The Kenya Electricity Generating Company will have to spend at least Sh170 billion annually over the next 17 years to meet the country’s projected power demand and to help in the attainment of Vision 2030.

According to KenGen’s outgoing managing director, Mr Eddy Njoroge, local demand for power is projected to hit

17,000 megawatts by 2030, when the country is expected to have transformed into a middle income society.

Of the total, about 1,000MW will be generated from geothermal sources, 5,000MW will come from hydropower while 4,500MW will be from coal and gas.

The country will import 2,200MW of hydropower and generate about 1,600MW from wind.

“To achieve the company’s expansion plan, significant funding is required at the lowest practicable cost and to get an optimum mix of internal and external financing,” said Mr Njoroge.

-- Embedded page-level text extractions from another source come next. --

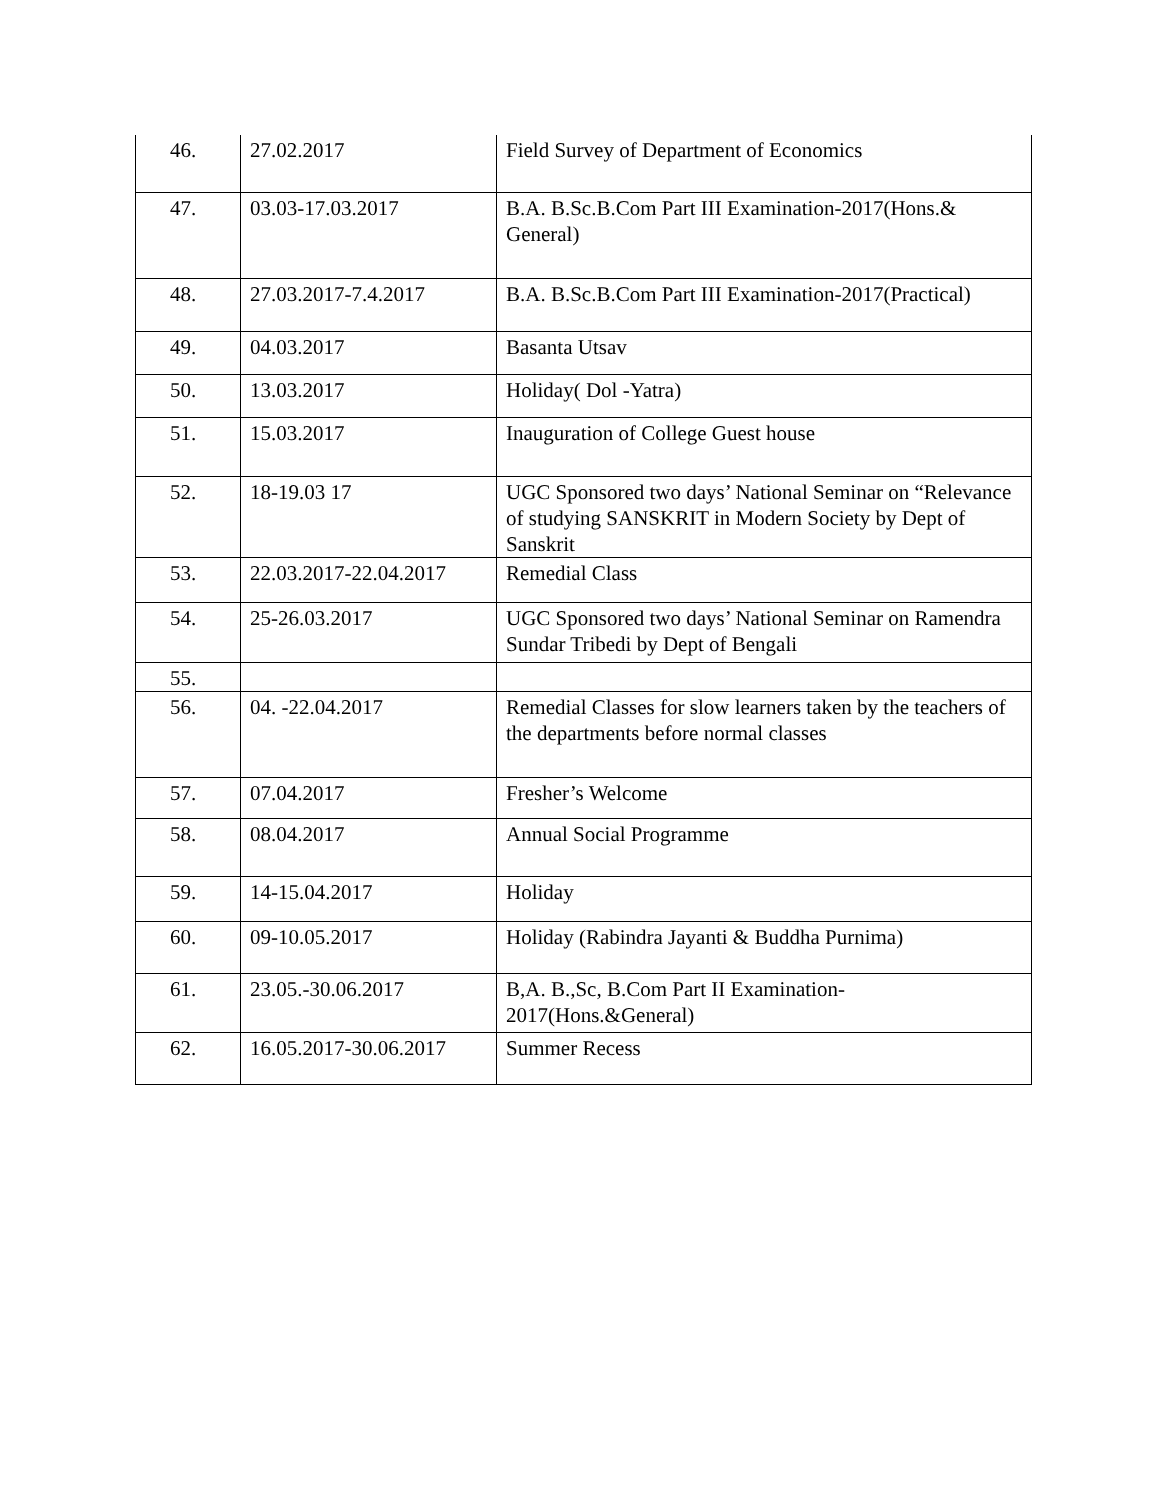| 46. | 27.02.2017 | Field Survey of Department of Economics |
| 47. | 03.03-17.03.2017 | B.A. B.Sc.B.Com Part III Examination-2017(Hons.& General) |
| 48. | 27.03.2017-7.4.2017 | B.A. B.Sc.B.Com Part III Examination-2017(Practical) |
| 49. | 04.03.2017 | Basanta Utsav |
| 50. | 13.03.2017 | Holiday( Dol -Yatra) |
| 51. | 15.03.2017 | Inauguration of College Guest house |
| 52. | 18-19.03 17 | UGC Sponsored two days’ National Seminar on “Relevance of studying SANSKRIT in Modern Society by Dept of Sanskrit |
| 53. | 22.03.2017-22.04.2017 | Remedial Class |
| 54. | 25-26.03.2017 | UGC Sponsored two days’ National Seminar on Ramendra Sundar Tribedi by Dept of Bengali |
| 55. | | |
| 56. | 04. -22.04.2017 | Remedial Classes for slow learners taken by the teachers of the departments before normal classes |
| 57. | 07.04.2017 | Fresher’s Welcome |
| 58. | 08.04.2017 | Annual Social Programme |
| 59. | 14-15.04.2017 | Holiday |
| 60. | 09-10.05.2017 | Holiday (Rabindra Jayanti & Buddha Purnima) |
| 61. | 23.05.-30.06.2017 | B,A. B.,Sc, B.Com Part II Examination-2017(Hons.&General) |
| 62. | 16.05.2017-30.06.2017 | Summer Recess |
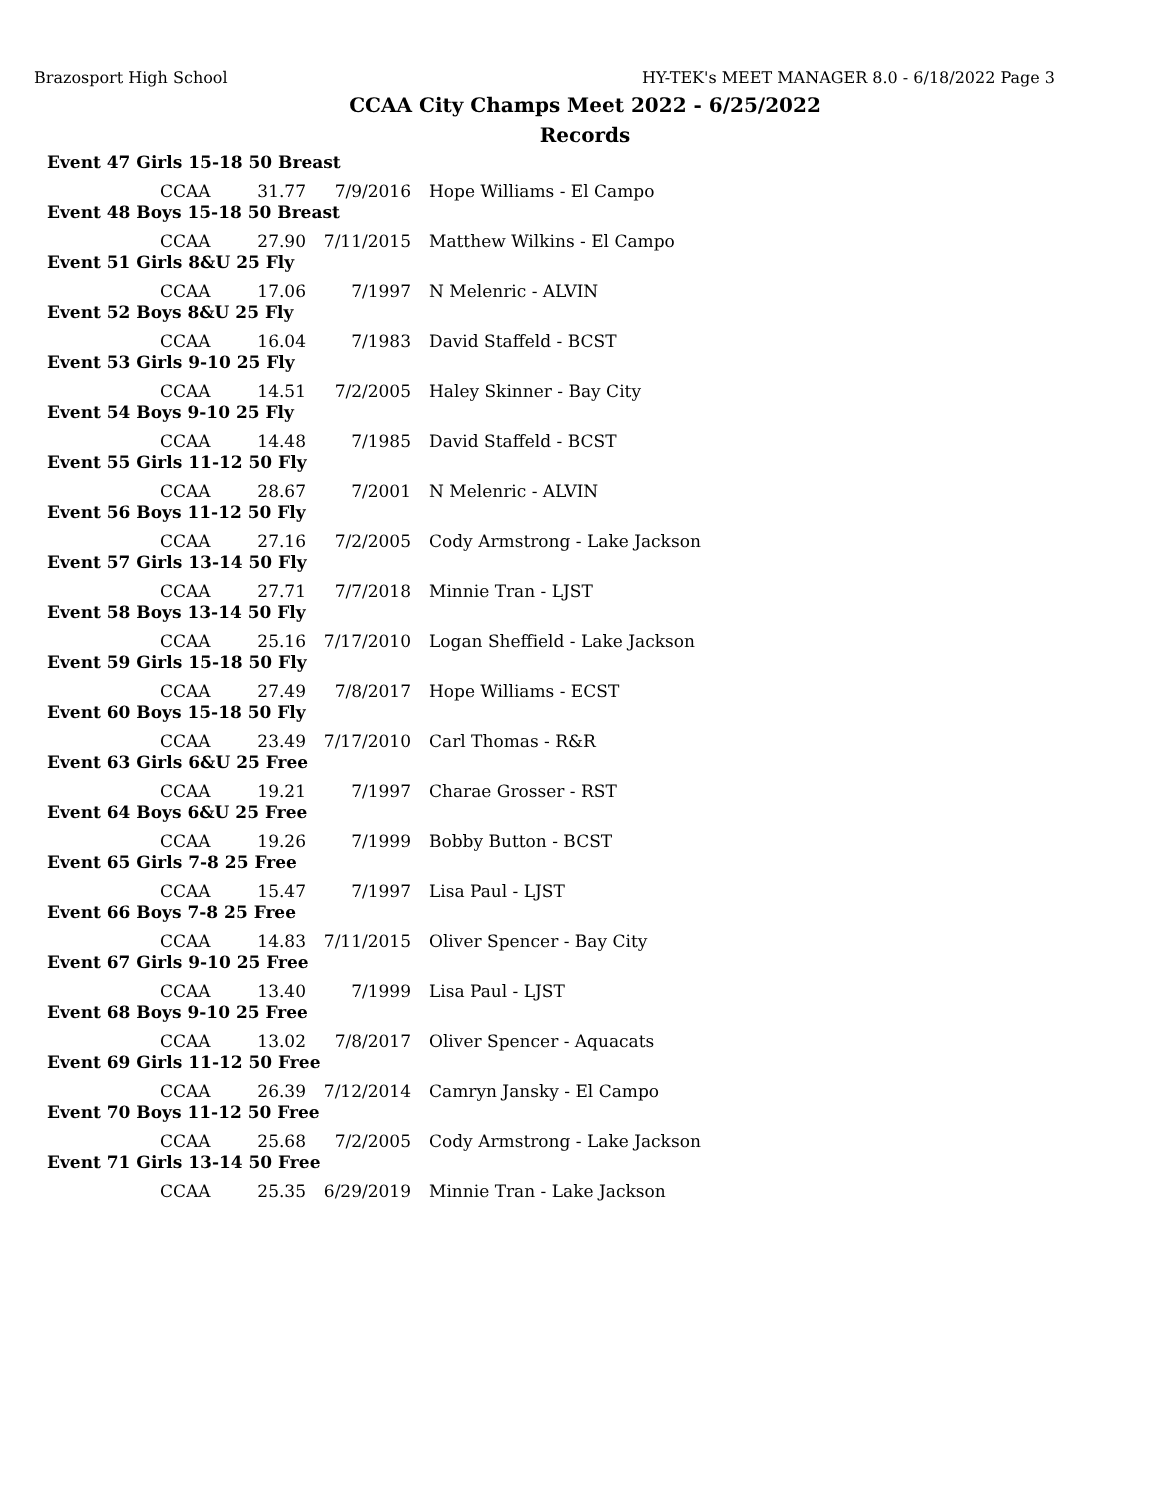Brazosport High School HY-TEK's MEET MANAGER 8.0 - 6/18/2022 Page 3
CCAA City Champs Meet 2022 - 6/25/2022
Records
| Event 47 Girls 15-18 50 Breast | | | | |
| | CCAA | 31.77 | 7/9/2016 | Hope Williams - El Campo |
| Event 48 Boys 15-18 50 Breast | | | | |
| | CCAA | 27.90 | 7/11/2015 | Matthew Wilkins - El Campo |
| Event 51 Girls 8&U 25 Fly | | | | |
| | CCAA | 17.06 | 7/1997 | N Melenric - ALVIN |
| Event 52 Boys 8&U 25 Fly | | | | |
| | CCAA | 16.04 | 7/1983 | David Staffeld - BCST |
| Event 53 Girls 9-10 25 Fly | | | | |
| | CCAA | 14.51 | 7/2/2005 | Haley Skinner - Bay City |
| Event 54 Boys 9-10 25 Fly | | | | |
| | CCAA | 14.48 | 7/1985 | David Staffeld - BCST |
| Event 55 Girls 11-12 50 Fly | | | | |
| | CCAA | 28.67 | 7/2001 | N Melenric - ALVIN |
| Event 56 Boys 11-12 50 Fly | | | | |
| | CCAA | 27.16 | 7/2/2005 | Cody Armstrong - Lake Jackson |
| Event 57 Girls 13-14 50 Fly | | | | |
| | CCAA | 27.71 | 7/7/2018 | Minnie Tran - LJST |
| Event 58 Boys 13-14 50 Fly | | | | |
| | CCAA | 25.16 | 7/17/2010 | Logan Sheffield - Lake Jackson |
| Event 59 Girls 15-18 50 Fly | | | | |
| | CCAA | 27.49 | 7/8/2017 | Hope Williams - ECST |
| Event 60 Boys 15-18 50 Fly | | | | |
| | CCAA | 23.49 | 7/17/2010 | Carl Thomas - R&R |
| Event 63 Girls 6&U 25 Free | | | | |
| | CCAA | 19.21 | 7/1997 | Charae Grosser - RST |
| Event 64 Boys 6&U 25 Free | | | | |
| | CCAA | 19.26 | 7/1999 | Bobby Button - BCST |
| Event 65 Girls 7-8 25 Free | | | | |
| | CCAA | 15.47 | 7/1997 | Lisa Paul - LJST |
| Event 66 Boys 7-8 25 Free | | | | |
| | CCAA | 14.83 | 7/11/2015 | Oliver Spencer - Bay City |
| Event 67 Girls 9-10 25 Free | | | | |
| | CCAA | 13.40 | 7/1999 | Lisa Paul - LJST |
| Event 68 Boys 9-10 25 Free | | | | |
| | CCAA | 13.02 | 7/8/2017 | Oliver Spencer - Aquacats |
| Event 69 Girls 11-12 50 Free | | | | |
| | CCAA | 26.39 | 7/12/2014 | Camryn Jansky - El Campo |
| Event 70 Boys 11-12 50 Free | | | | |
| | CCAA | 25.68 | 7/2/2005 | Cody Armstrong - Lake Jackson |
| Event 71 Girls 13-14 50 Free | | | | |
| | CCAA | 25.35 | 6/29/2019 | Minnie Tran - Lake Jackson |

According to Mr Njoroge, Kengen’s biggest headache now is how to raise these funds.

In total, it is required to spend not less than Sh3.23 trillion over the next 17 years.

The company has now announced plans to issue a Sh30 billion 20-year bond to finance additional energy production.

In November 2009, the power producer issued a 10-year public infrastructure bond (PIBO) to raise Sh25 billion.

Approve harmonisation

The company is now asking the current bond holders to approve the harmonisation of the Debt Service Coverage Ratio (DSCR) from 1.5 to 1.3, effective from year three till maturity date of October 31 2019, a proposal that some investors opposed.

According to analysts, this will allow the company to use the cash inflows available to pay debt instead of exhausting its earnings in financing its debt obligations.

The move is also expected to improve the power producer’s prospects in attracting investors.

Mr Njoroge ruled out the possibility of exploring nuclear energy in meeting the energy demand following the discovery of oil and gas in the country.

“We had thought of exploring the nuclear energy option, but that may not happen if we get enough oil and gas,” Mr Njoroge said.

Despite the fact that the country has over the years been increasing its power generation capacity, the cost of power remains high to the consumer.